Thursday, 6 February 2014

TREATMENT OF LEPROSY …1st




Antimicrobial Therapy _ ACTIVE AGENTS. Established agents used to treat leprosy include dapsone (50 to 100 mg/d), clofazimine (50 to 100 mg/d, 100 mg three times weekly, or 300 mg monthly), and rifampin (600 mg daily or monthly). Of these drugs, only rifampin is bactericidal. The sulfones (folate antagonists), the foremost of which is dapsone, were the first antimicrobials found to be effective for the treatment of leprosy and are still the mainstay of therapy. With sulfone treatment, skin lesions resolve and numbers of viable bacilli in the skin are reduced. Although primarily bacteriostatic, dapsone monotherapy results in only a 2.5% resistance-related relapse rate; after 18 years of therapy and subsequent discontinuation, only another 10% of patients relapse, developing new, usually asymptomatic, shiny, “histoid” nodules. Dapsone is generally safe and inexpensive. Individuals with glucose-6-phosphate dehydrogenase deficiency who are treated with dapsone may develop severe hemolysis; those without this deficiency also have reduced red cell survival and a hemoglobin decrease averaging 1 g/dL. Dapsone’s usefulness is limited occasionally by allergic dermatitis and rarely by the sulfone syndrome (including high fever, anemia, exfoliative dermatitis, and a mononucleosis-type blood picture).

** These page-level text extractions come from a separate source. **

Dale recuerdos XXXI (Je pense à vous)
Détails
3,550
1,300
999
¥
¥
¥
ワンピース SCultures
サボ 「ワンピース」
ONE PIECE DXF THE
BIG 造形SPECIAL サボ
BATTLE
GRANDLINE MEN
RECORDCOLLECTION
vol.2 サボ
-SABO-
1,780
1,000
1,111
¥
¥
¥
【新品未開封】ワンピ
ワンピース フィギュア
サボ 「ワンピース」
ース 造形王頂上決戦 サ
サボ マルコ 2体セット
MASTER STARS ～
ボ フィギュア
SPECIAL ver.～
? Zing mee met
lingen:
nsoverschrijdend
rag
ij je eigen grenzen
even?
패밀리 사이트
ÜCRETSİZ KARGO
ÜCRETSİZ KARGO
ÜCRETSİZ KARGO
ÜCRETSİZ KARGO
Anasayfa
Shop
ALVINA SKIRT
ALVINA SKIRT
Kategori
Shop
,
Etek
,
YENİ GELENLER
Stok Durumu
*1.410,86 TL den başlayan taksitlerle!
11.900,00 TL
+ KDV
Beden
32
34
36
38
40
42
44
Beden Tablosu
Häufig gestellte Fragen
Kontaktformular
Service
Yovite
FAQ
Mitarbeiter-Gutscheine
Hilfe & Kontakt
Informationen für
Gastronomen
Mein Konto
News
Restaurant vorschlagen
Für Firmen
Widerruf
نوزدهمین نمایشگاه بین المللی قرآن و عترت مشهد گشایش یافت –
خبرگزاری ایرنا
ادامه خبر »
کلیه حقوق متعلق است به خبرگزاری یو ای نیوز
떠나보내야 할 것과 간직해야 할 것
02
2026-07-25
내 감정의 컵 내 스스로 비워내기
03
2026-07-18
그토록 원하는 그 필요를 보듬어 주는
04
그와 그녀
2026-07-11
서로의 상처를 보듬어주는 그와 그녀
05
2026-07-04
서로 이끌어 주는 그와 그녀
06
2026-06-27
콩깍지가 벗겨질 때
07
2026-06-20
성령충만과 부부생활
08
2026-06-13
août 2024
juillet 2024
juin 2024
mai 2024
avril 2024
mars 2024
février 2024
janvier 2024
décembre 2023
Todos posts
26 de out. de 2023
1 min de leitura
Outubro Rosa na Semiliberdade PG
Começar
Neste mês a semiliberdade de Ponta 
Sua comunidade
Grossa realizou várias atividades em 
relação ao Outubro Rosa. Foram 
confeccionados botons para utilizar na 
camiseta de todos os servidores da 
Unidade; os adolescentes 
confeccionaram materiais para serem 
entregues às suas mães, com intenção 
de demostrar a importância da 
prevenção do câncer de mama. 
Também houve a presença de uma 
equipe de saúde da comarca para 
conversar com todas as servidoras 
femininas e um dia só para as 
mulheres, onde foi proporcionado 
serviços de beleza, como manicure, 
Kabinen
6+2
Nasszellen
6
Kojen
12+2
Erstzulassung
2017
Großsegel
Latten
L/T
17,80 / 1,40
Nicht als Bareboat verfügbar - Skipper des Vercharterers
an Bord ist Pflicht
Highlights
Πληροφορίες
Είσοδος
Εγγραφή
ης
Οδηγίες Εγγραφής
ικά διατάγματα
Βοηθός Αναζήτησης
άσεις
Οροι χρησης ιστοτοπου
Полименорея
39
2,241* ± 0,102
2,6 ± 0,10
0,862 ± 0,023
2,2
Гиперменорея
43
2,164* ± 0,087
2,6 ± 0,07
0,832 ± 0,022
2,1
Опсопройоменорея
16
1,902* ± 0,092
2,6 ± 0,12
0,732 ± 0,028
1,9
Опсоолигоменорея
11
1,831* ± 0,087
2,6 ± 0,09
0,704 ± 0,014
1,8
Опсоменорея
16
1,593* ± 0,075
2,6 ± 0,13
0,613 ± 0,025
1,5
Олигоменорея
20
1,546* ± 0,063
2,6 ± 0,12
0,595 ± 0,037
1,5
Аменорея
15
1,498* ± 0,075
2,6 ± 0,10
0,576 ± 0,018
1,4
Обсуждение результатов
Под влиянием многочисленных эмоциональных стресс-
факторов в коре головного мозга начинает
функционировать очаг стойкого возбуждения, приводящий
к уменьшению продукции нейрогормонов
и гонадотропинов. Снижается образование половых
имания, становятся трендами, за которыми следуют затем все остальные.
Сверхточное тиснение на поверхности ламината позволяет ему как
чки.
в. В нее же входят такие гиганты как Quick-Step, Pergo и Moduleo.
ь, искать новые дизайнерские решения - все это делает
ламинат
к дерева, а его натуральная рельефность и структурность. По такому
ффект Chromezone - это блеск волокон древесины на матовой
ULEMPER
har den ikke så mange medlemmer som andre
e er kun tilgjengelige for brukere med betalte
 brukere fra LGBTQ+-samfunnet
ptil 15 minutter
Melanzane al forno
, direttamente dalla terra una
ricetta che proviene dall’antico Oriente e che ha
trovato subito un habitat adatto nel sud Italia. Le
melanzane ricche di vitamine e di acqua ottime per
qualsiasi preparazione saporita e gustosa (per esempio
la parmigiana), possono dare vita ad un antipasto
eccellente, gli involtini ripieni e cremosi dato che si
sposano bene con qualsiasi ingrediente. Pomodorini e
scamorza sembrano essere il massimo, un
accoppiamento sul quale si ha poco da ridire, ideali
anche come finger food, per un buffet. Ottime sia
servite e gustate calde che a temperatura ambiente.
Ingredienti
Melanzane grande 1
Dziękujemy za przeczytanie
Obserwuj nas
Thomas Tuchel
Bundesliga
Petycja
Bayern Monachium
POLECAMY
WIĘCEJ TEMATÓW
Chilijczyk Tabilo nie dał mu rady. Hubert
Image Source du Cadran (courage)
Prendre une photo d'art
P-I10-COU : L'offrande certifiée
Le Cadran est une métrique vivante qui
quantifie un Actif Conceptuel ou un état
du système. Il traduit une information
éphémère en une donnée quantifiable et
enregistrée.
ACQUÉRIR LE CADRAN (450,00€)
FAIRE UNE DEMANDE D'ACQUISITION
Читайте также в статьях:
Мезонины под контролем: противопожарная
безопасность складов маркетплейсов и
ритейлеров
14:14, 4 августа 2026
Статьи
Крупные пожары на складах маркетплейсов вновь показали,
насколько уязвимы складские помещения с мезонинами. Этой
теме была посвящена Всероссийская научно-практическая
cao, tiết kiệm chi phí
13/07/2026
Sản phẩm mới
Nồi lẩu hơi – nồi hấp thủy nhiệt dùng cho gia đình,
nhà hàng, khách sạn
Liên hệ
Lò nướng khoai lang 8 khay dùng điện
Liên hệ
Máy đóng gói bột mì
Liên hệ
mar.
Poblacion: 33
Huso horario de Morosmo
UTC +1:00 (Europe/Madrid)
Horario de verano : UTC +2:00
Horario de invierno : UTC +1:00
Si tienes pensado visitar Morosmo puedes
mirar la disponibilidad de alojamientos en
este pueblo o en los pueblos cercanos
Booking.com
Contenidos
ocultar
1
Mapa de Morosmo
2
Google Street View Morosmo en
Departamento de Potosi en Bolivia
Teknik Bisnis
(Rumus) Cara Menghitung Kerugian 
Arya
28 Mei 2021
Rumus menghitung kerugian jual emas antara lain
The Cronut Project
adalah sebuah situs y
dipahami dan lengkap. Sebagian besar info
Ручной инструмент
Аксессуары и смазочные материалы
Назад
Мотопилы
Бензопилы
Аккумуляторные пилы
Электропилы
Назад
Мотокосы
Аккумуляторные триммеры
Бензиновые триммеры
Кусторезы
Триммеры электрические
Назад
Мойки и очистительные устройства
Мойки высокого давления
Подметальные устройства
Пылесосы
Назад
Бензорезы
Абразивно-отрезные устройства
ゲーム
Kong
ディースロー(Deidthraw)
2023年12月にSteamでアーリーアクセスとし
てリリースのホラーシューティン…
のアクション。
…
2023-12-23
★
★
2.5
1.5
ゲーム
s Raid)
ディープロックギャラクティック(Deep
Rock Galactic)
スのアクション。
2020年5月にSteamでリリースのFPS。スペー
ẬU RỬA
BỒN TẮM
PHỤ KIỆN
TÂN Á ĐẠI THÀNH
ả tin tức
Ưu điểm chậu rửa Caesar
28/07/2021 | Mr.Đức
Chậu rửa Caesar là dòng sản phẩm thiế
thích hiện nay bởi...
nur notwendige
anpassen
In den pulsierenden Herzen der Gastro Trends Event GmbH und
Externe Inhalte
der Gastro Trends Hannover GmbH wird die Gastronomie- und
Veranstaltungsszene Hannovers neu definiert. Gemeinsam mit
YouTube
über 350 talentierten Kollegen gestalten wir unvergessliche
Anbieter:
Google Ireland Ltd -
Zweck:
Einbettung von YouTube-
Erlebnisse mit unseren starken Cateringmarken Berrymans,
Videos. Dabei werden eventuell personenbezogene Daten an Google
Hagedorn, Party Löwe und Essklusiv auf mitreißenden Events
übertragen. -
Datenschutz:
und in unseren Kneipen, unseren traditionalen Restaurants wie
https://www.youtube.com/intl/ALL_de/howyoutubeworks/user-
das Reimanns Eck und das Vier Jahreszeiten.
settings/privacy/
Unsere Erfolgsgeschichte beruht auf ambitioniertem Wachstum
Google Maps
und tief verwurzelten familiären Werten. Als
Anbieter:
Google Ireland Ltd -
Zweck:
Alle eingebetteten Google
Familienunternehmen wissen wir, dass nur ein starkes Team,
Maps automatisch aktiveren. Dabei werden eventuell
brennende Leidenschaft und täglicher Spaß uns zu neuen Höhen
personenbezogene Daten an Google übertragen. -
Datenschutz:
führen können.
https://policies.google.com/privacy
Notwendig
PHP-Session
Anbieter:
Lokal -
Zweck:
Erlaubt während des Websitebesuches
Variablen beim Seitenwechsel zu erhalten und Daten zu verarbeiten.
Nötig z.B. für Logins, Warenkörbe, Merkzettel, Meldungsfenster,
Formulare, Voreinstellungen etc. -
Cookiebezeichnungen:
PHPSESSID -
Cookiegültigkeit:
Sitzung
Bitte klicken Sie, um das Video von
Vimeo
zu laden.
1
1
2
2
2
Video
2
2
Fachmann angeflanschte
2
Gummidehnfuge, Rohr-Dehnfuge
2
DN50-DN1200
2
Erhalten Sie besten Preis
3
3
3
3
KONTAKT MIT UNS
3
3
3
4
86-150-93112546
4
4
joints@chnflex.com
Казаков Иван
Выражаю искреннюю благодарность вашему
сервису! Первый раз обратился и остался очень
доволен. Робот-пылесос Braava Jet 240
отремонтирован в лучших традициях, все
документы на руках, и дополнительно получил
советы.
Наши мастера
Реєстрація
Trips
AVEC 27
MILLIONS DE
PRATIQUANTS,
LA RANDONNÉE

It must be remembered that rifampin induces microsomal enzymes, necessitating increased doses of medications such as glucocorticoids and oral birth control regimens. Clofazimine is often cosmetically unacceptable to light-skinned leprosy patients because it causes a red-black skin discoloration that accumulates, particularly in lesional areas, and makes the patient’s diagnosis obvious to members of the community. Other antimicrobial agents active against M. leprae in animal models and at the usual daily doses used in clinical trials include ethionamide/ prothionamide; the aminoglycosides streptomycin, kanamycin, and amikacin (but not gentamicin or tobramycin); minocycline; clarithromycin; and several fluoroquinolones, particularly ofloxacin. Next to rifampin, minocycline, clarithromycin, and ofloxacin appear to be most bactericidal for M. leprae, but these drugs have not been used extensively in leprosy control programs. Most recently, rifapentine and moxifloxacin have been found to be especially potent against M. leprae.